14. Oktober 2025
Hegt wird gesangen!: Die Volksballade „Honnes Moler“
Die Volksballade „Honnes Moler (Naajcht am nenj)“ ist ein altes siebenbürgisch-sächsisches Volkslied, das vermutlich von Bänkelsängern in Siebenbürgen im späten Mittelalter gedichtet und verbreitet wurde. Friedrich Wilhelm Schuster (1824-1914) veröffentlichte den Text erstmals 1865 in seiner Sammlung „Siebenbürgisch-sächsische Volkslieder, Sprichwörter, Räthsel, Zauberformeln und Kinderdichtungen“ aus mündlicher Mühlbacher Überlieferung. Gottlieb Brandsch (1872-1959) fügte in seiner Sammlung „Siebenbürgisch-deutsche Volkslieder, I. Band, Lieder in Siebenbürgisch-sächsischer Mundart“ (Krafft & Drotleff, Hermannstadt 1931) auch eine Melodie hinzu, die er aus mündlicher Überlieferung in Scharosch bei Mediasch aufgezeichnet hatte.

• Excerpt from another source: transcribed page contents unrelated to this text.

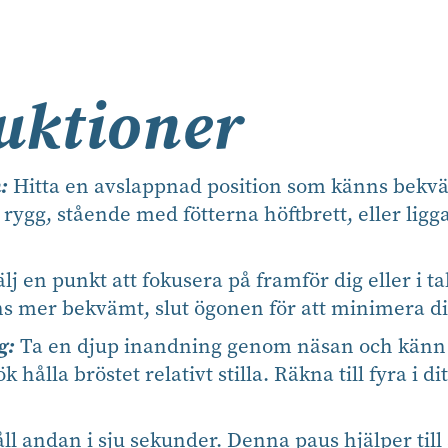
uktioner
:
Hitta en avslappnad position som känns bekv
rygg, stående med fötterna höftbrett, eller lig
älj en punkt att fokusera på framför dig eller i t
s mer bekvämt, slut ögonen för att minimera di
g:
Ta en djup inandning genom näsan och känn
 hålla bröstet relativt stilla. Räkna till fyra i d
ll andan i sju sekunder. Denna paus hjälper till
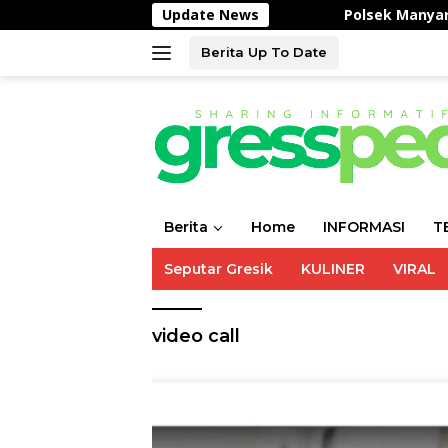
Langsung
Update News
Polsek Manyar Cek 
ke
konten
Berita Up To Date
Berita
Home
INFORMASI
T
Seputar Gresik
KULINER
VIRAL
video call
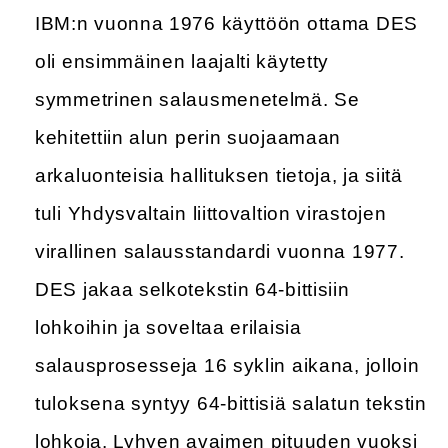
IBM:n vuonna 1976 käyttöön ottama DES
oli ensimmäinen laajalti käytetty
symmetrinen salausmenetelmä. Se
kehitettiin alun perin suojaamaan
arkaluonteisia hallituksen tietoja, ja siitä
tuli Yhdysvaltain liittovaltion virastojen
virallinen salausstandardi vuonna 1977.
DES jakaa selkotekstin 64-bittisiin
lohkoihin ja soveltaa erilaisia
salausprosesseja 16 syklin aikana, jolloin
tuloksena syntyy 64-bittisiä salatun tekstin
lohkoja. Lyhyen avaimen pituuden vuoksi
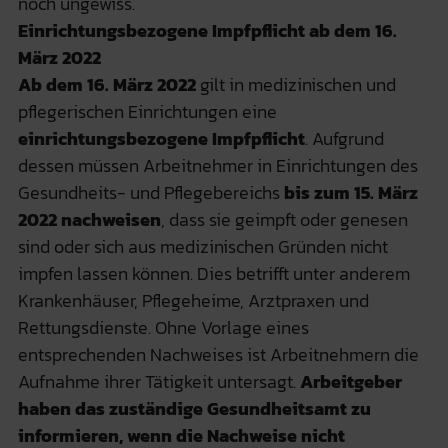
noch ungewiss.
Einrichtungsbezogene Impfpflicht ab dem 16.
März 2022
Ab dem 16. März 2022
gilt in medizinischen und
pflegerischen Einrichtungen eine
einrichtungsbezogene Impfpflicht
. Aufgrund
dessen müssen Arbeitnehmer in Einrichtungen des
Gesundheits- und Pflegebereichs
bis zum 15. März
2022 nachweisen
, dass sie geimpft oder genesen
sind oder sich aus medizinischen Gründen nicht
impfen lassen können. Dies betrifft unter anderem
Krankenhäuser, Pflegeheime, Arztpraxen und
Rettungsdienste. Ohne Vorlage eines
entsprechenden Nachweises ist Arbeitnehmern die
Aufnahme ihrer Tätigkeit untersagt.
Arbeitgeber
haben das zuständige Gesundheitsamt zu
informieren, wenn die Nachweise nicht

In der hier wiedergegebenen zehnten Strophe, einer der früher zahlreichen kursierenden Varianten „Af der Wissen, af der Wissen, af der Klener Iërd …“ wird der Ort der Handlung erwähnt. Der Historiker Tihamér Gyárfás stellte 1911, der Kunsthistoriker Viktor Roth (1874-1936) 1915 die These auf, dass der Hannes Moler der Ballade auch Johannes von Rosenau sein könnte, der 1445 vermutlich das Fresko im Chor der Hermannstädter Stadtpfarrkirche gemalt hat.

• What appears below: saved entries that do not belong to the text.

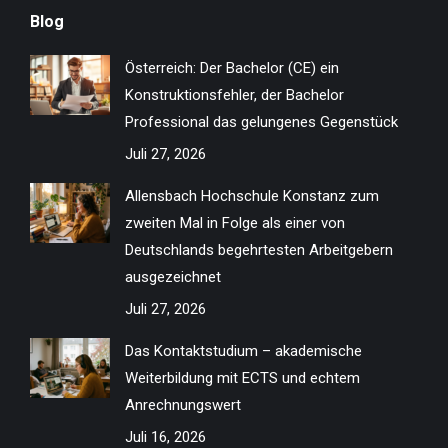
page
page
page
page
page
page
page
page
Blog
opens
opens
opens
opens
opens
opens
opens
opens
in
in
in
in
in
in
in
in
Österreich: Der Bachelor (CE) ein
new
new
new
new
new
new
new
new
Konstruktionsfehler, der Bachelor
window
window
window
window
window
window
window
window
Professional das gelungenes Gegenstück
Juli 27, 2026
Allensbach Hochschule Konstanz zum
zweiten Mal in Folge als einer von
Deutschlands begehrtesten Arbeitgebern
ausgezeichnet
Juli 27, 2026
Das Kontaktstudium – akademische
Weiterbildung mit ECTS und echtem
Anrechnungswert
Juli 16, 2026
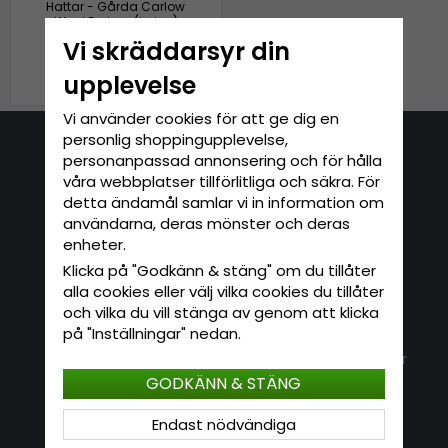
Hattar - Gårda Carlow
Wool Fedora (beige)
Vi skräddarsyr din
899 kr
upplevelse
Vi använder cookies för att ge dig en
personlig shoppingupplevelse,
personanpassad annonsering och för hålla
Kontakta oss
våra webbplatser tillförlitliga och säkra. För
E-mail: info@hatshop.se
detta ändamål samlar vi in information om
användarna, deras mönster och deras
Tel: 031-320 22 00
enheter.
Klicka på "Godkänn & stäng" om du tillåter
Kundservice
Information
alla cookies eller välj vilka cookies du tillåter
och vilka du vill stänga av genom att klicka
Kontakt
Om Hatshop.se
på "Inställningar" nedan.
Jag vill göra en retur
Populära sökningar
Köpvillkor
GODKÄNN & STÄNG
Nyhetsbrev
Logga in
Om cookies
Endast nödvändiga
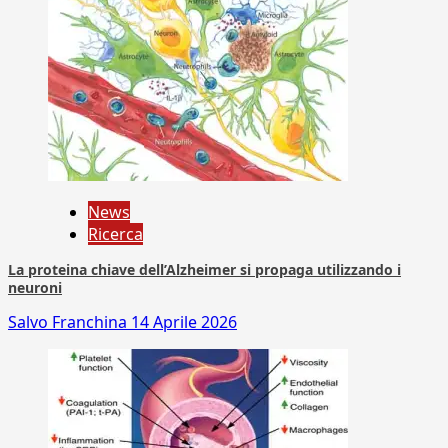
News
Ricerca
La proteina chiave dell’Alzheimer si propaga utilizzando i
neuroni
Salvo Franchina
14 Aprile 2026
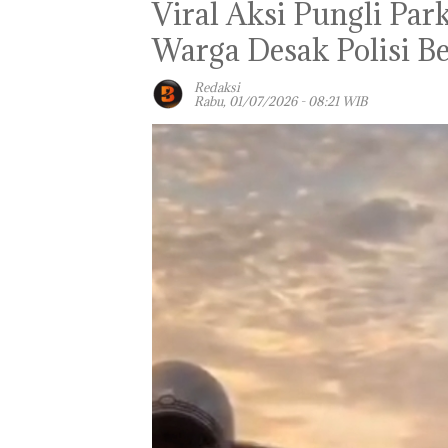
‎Viral Aksi Pungli Par
Warga Desak Polisi Be
Redaksi
Rabu, 01/07/2026 - 08:21 WIB
Panglima TNI
Kunjungi Kepri,
Amsakar Sambu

Friedrich Wilhelm Schuster gab seiner Ballade den Titel „Müllner Hans“ und schrieb muohlen statt molen, nahm also gegen die Logik seiner 9. Strophe an, es handle sich um einen Müller. Gottlieb Brandsch legte fest, dass im Lied nicht von einem Müller die Rede sein kann, sondern von einem Maler (Moler), der als Sühne das ganze Rathaus zu malen anbietet.
Henker und Scharfrichter waren viele hundert Jahre lang „Zigeuner“; sie besiedelten in der ersten Hälfte des 15. Jahrhunderts Siebenbürgen. Aus historischen Quellen weiß man jedoch, dass die Todesstrafe bei Ehebruch nicht immer vollzogen wurde.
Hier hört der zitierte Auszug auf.